Fortunately, the baroque helped me out by proving so convincingly in its own glorious history that size does not always matter. I mean, look at Vermeer. His pictures are about as big as a kid’s exercise book, but what a fierce emotional wallop they pack. And one of my favourite baroque buildings in the world, the church of San Carlo alle Quattro Fontane, in Rome, by Francesco Borromini, is crammed into such a tiny Roman corner that a half-decent long-jumper would easily clear the entire complex: church, sacristy, monastery and cloister.

That said, the baroque definitely liked bigness. Some of its most spectacular achievements, from Padre Pozzo’s illusionistic heaven in Sant’Ignazio, in Rome, to the huge, militaristic facade of Blenheim Palace, behind which Winston Churchill was born, are XX Large. The quest, therefore, was to identify a defining quality, and to understand how this defining quality could lead to a massive, nude-strewn Rubens ceiling at the same time as it gave us a tiny still life of a cabbage and a lemon by the quiet Spanish genius Juan Sanchez Cotan. What drove the baroque? What united its madly varied international strands?

To answer that, I went back to the start and stared my eyes out at Caravaggio. Whatever Caravaggio was trying to do, I reasoned, the baroque in general was probably trying to do.

Now, the problem with Caravaggio is that the modern world has misunderstood him grotesquely. Ever since Derek Jarman whipped off his top in a ravishing but thoroughly misleading film biography, Caravaggio has been mistaken for a knife-loving, sadomasochistic Roman crazy. It’s a classic case of exporting crude modern preferences into the past. If, however, you look properly at Caravaggio’s Supper at Emmaus in the National Gallery, or the soulful Madonna di Loreto in Sant’Agostino, in Rome, you clearly find yourself in the presence of an intense and proselytising Catholic believer: a religious genius who hunts you down with predatory skill.

By setting his action in the shadows of the night, by using real people for models, by making his saints so touchable, Caravaggio plucks religious art out of the middle distance and shoves it under your nose. First he gets close to you, then he gets into you.

This revolutionary approach — the opening salvos of the baroque — can be traced back to the great Catholic council that convened in northern Italy in 1545 specifically to find ways of battling Protestantism. The Council of Trent had as its overriding aim the reconquest of the Christian soul. It specifically instructed Catholic artists to involve themselves in this struggle. Yet it wasn’t until Caravaggio finally appeared, half a century later, that a genius of the appropriate heft actually took up the cudgel.
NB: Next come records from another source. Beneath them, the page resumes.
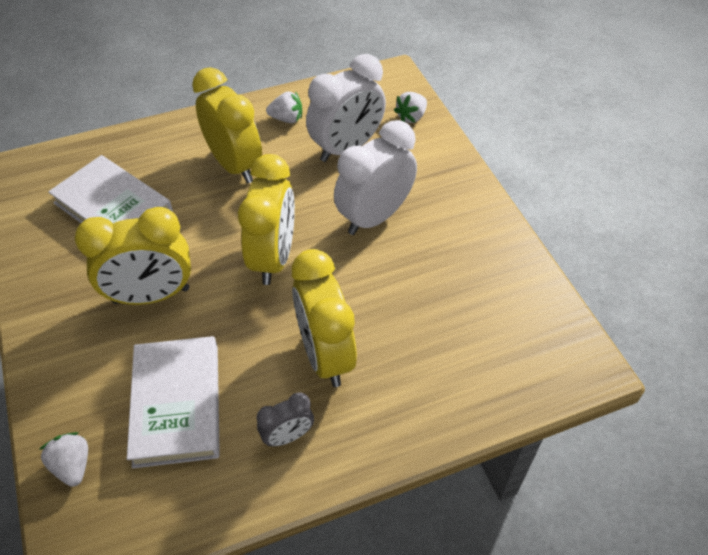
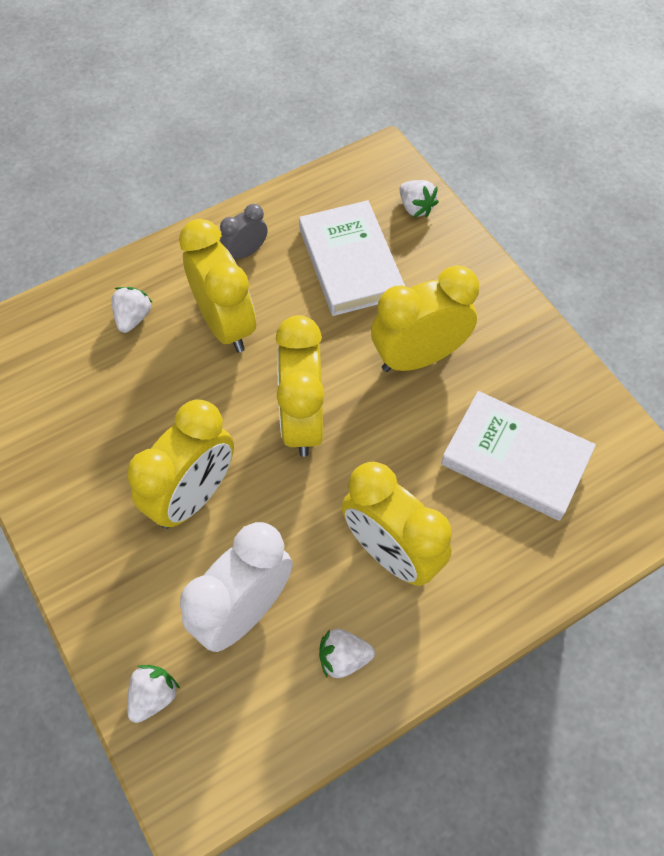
camera: 170 degrees right, 10 degrees up
white clock [334,120,417,235] -> yellow clock [127,400,234,529]
none -> white strawberry [111,287,153,333]

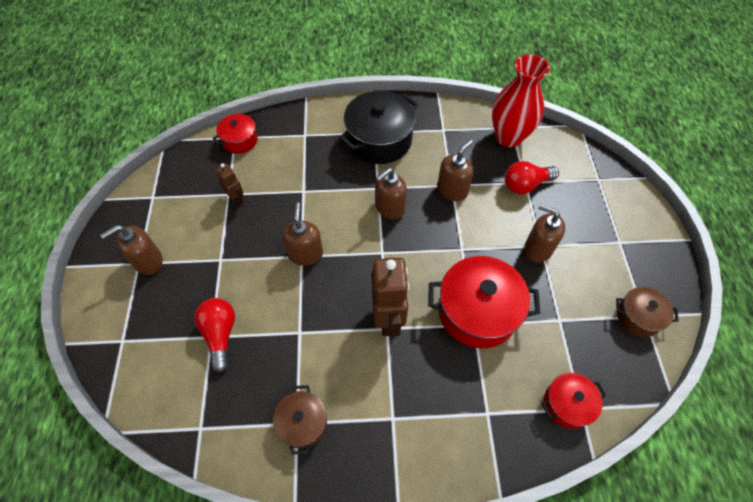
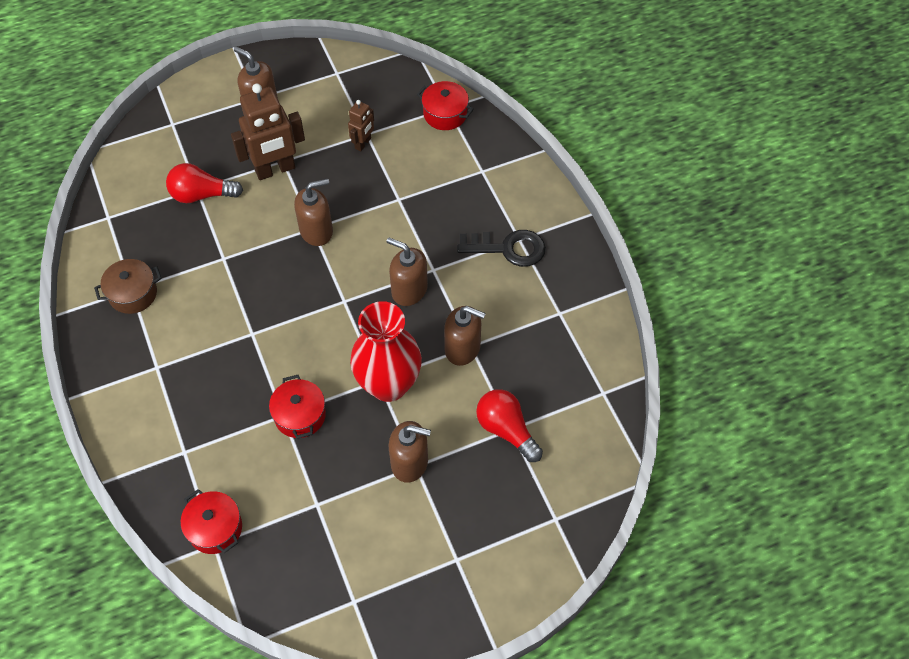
camera: 70 degrees right, 0 degrees up
red light bulb [195,298,235,373] -> red light bulb turned 150 degrees counterclockwise [166,163,243,203]
black pot [339,91,419,164] -> black key [457,230,546,267]
brown robot [371,258,409,337] -> brown robot moved to [231,83,305,180]
red pot [428,256,541,348] -> red pot [269,375,326,439], size x0.55
red vase [492,54,550,147] -> red vase moved to [350,301,422,402]
brown soap dispenser [524,204,565,263] -> brown soap dispenser turned 90 degrees clockwise [389,421,431,483]
brown pot [616,287,679,337] -> none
You may be wondering what any of this has to do with St Paul’s, or Vermeer, or a Spanish still life? A lot, as it happens. When the Council of Trent urged its artists to involve themselves in the hunt for the human soul, it was actually urging them to grab an audience. Earlier art movements were merely concerned with producing the best art; the baroque needed also to have that art noticed. And there are, of course, different ways of getting noticed.

The baroque liked big things because big things are unmissable. Rembrandt comes over all vulnerable on us because vulnerability presses our sympathy button. Padre Pozzo’s huge illusionistic ceilings wow us with their miraculousness. Velazquez's royal portraits play psychological ping pong with us, confronting us with kings so present, we can touch them.

As the baroque spread and drifted and expanded, it forgot the origins of its religious message and began working for emperors as well as popes, Protestants as well as Catholics. The ideas that drove it proved useful in all manner of hands. And the arts, I suggest, have also never forgotten that driving idea: if you want people’s attention, you need to grab it."